The basic error of this argument is the basic error of Marxism: the denial of thought. Marx was a (‘dialectical’) materialist. To Marx, the means of production are machines, arms, and legs, but not minds. Working entails sitting or standing at a machine and pulling levers, or swinging hammers. To materialists such as Marx and Keynes, thinking—about what to make and how to build new machines to make those things—does not count as work. ‘Worker’ is synonymous with ‘manual laborer’.

In a free society, free individuals may choose to let their obsolete machines idle, but their minds do not idle. A laid-off laborer lives off of his savings (which he did not squander on HDTVs and a new SUV and trips to Vegas) while he teaches himself a new skill. A manager who made cars starts planning to make ambulances. And so on. But again, individuals cannot do this new teaching and planning while they are still doing the old ‘working’.

The irony of Keynesianism is that, in the act of trying to achieve ‘full employment’ and ‘full capacity utilization’ of existing machines, it achieves the complete idling of the one truly precious resource: the human mind.

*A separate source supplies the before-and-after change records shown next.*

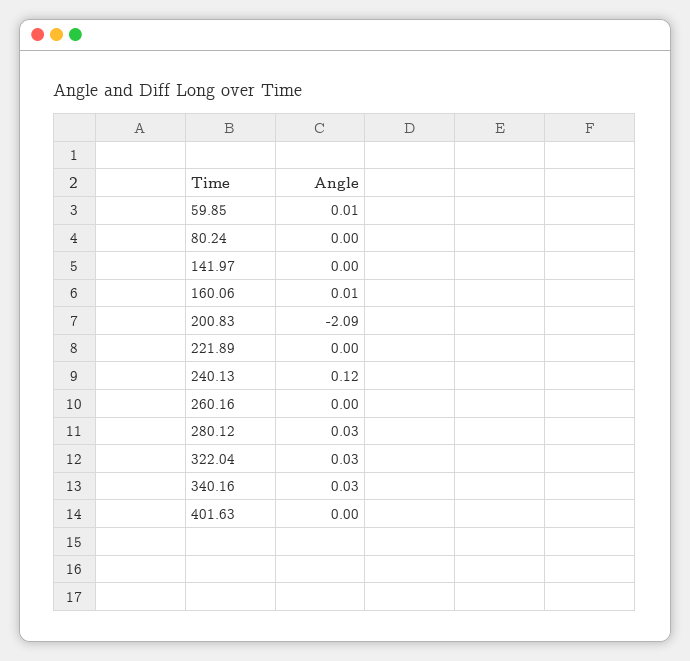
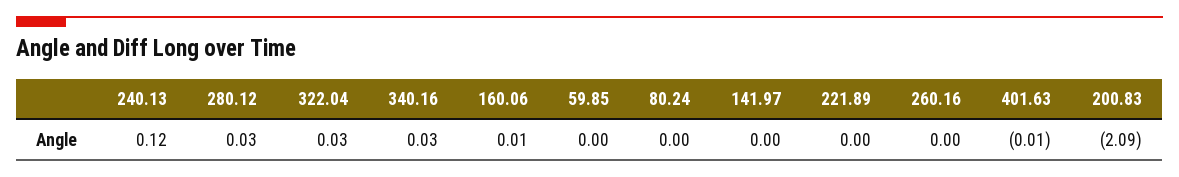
  {
-   "59.85": 0.01,
+   "59.85": 0,
    "80.24": 0,
    "141.97": 0,
    "160.06": 0.01,
    "200.83": -2.09,
    "221.89": 0,
    "240.13": 0.12,
    "260.16": 0,
    "280.12": 0.03,
    "322.04": 0.03,
    "340.16": 0.03,
-   "401.63": 0
+   "401.63": -0.01
  }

What if the government had not bailed out auto companies and banks, and had not ‘saved’ other jobs through the stimulus plan? Many people would have lost jobs. Those with inadequate savings would have had to cut back on expenses drastically. And that would have been a good thing. The stimulus saved these people from even having to think of ways that they should have cut back. For instance, not only would they have had to cut out SUVs and cell phones and plasma TVs and cable TV and beer and football, but they might have had to move in with their parents or their neighbors, and live two or three families in a one-family house. The former factory worker might have had to become a handyman hustling jobs from the whole neighborhood, working 80 hours a week instead of his usual 40, while studying another 10 hours a week to be a paramedic, and thinking another 10 hours a week about a new idea for low-cost mobile offices for doctors. The children might have had to do all the household chores while their mother worked 80 hours a week helping out in the emergency room and learning to become a nurse. And all of these things would have been good.

But by ‘saving’ the jobs of these ‘workers’, the government ‘saved’ these individuals from the responsibility—and the rewards—of thinking.

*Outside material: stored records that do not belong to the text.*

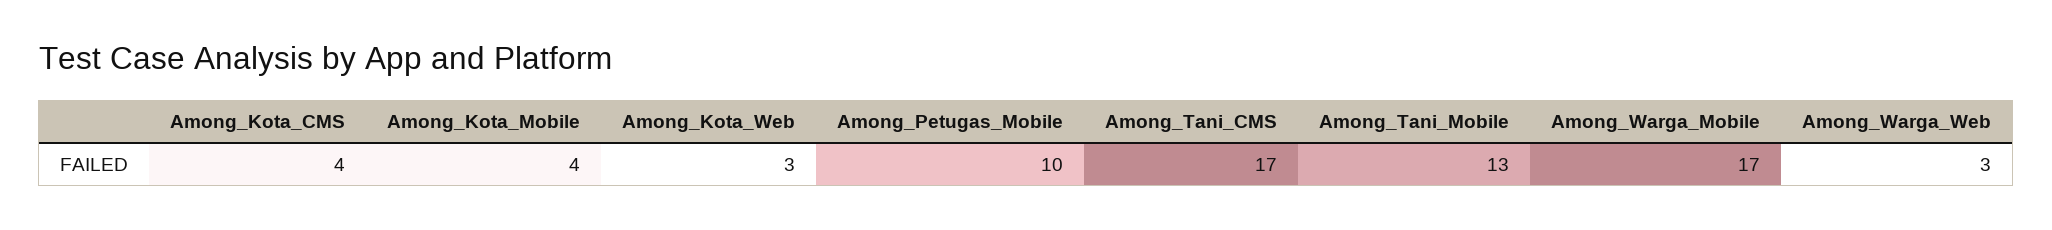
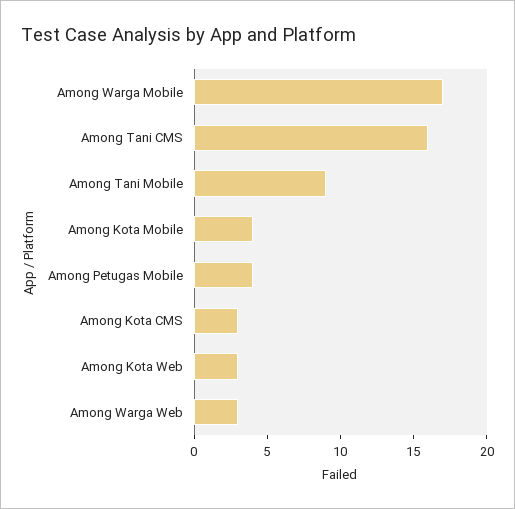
  {
-   "Among_Kota_CMS": 4,
+   "Among_Kota_CMS": 3,
    "Among_Kota_Mobile": 4,
    "Among_Kota_Web": 3,
-   "Among_Petugas_Mobile": 10,
+   "Among_Petugas_Mobile": 4,
-   "Among_Tani_CMS": 17,
+   "Among_Tani_CMS": 16,
-   "Among_Tani_Mobile": 13,
+   "Among_Tani_Mobile": 9,
    "Among_Warga_Mobile": 17,
    "Among_Warga_Web": 3
  }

It is difficult to say who are the most harmed by the government’s ‘jobs stimulus’: those of us who have to pay for these obsolete jobs, or those who remain in them.

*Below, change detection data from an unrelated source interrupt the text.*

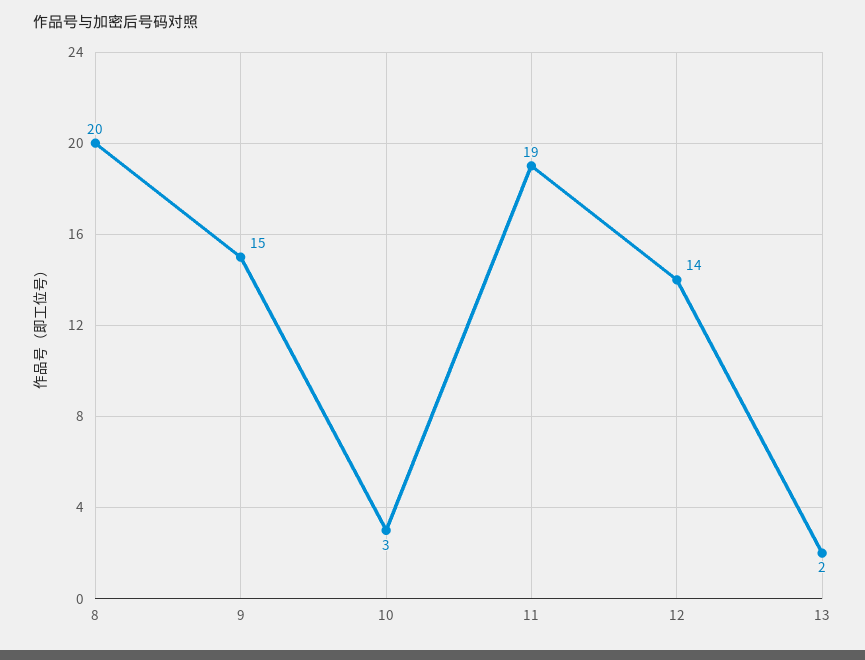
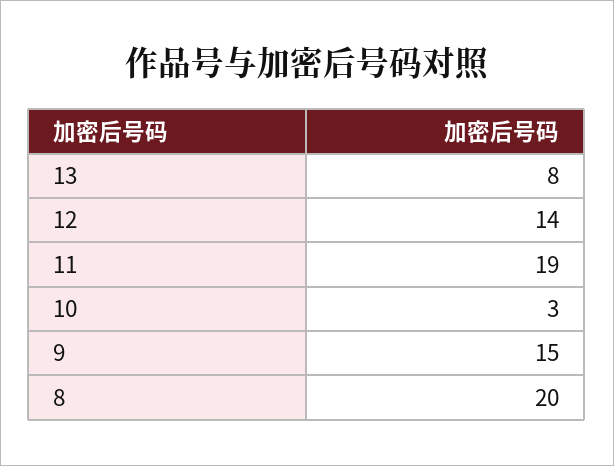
  {
    "8": 20,
    "9": 15,
    "10": 3,
    "11": 19,
    "12": 14,
-   "13": 2
+   "13": 8
  }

The above is a partial elaboration of my One-Sentence Memo on ‘Stimulus’ Spending, which I wrote last February:

Government spending enables some people to acquire what they have not earned, deceives other people into thinking they can afford to buy what they don’t really need, and stimulates people to work at making things that people have not earned or don’t need.

So there we have the economic argument for the government’s job stimulus, and my rebuttal. The economic argument does have to be rebutted, but remember this: The only reason that Keynesianism, an absurd doctrine, has influence is that it is a rationalization for statism. And the politics of statism rests on the moral code of altruism, which has been expressed by Obama, for instance, in two of his ready slogans: “We are our brother’s keeper” and “shared sacrifice and shared prosperity.”

Fortunately for mankind, the ethics of altruism has been refuted by Ayn Rand, the champion of rational selfishness. If only more of mankind would discover that fact.

I came here to say that I do not recognize anyone’s right to one minute of my life. Nor to any part of my energy. Nor to any achievement of mine. No matter who makes the claim, how large their number or how great their need.

I wished to come here and say that I am a man who does not exist for others.

It had to be said. The world is perishing from an orgy of self-sacrificing.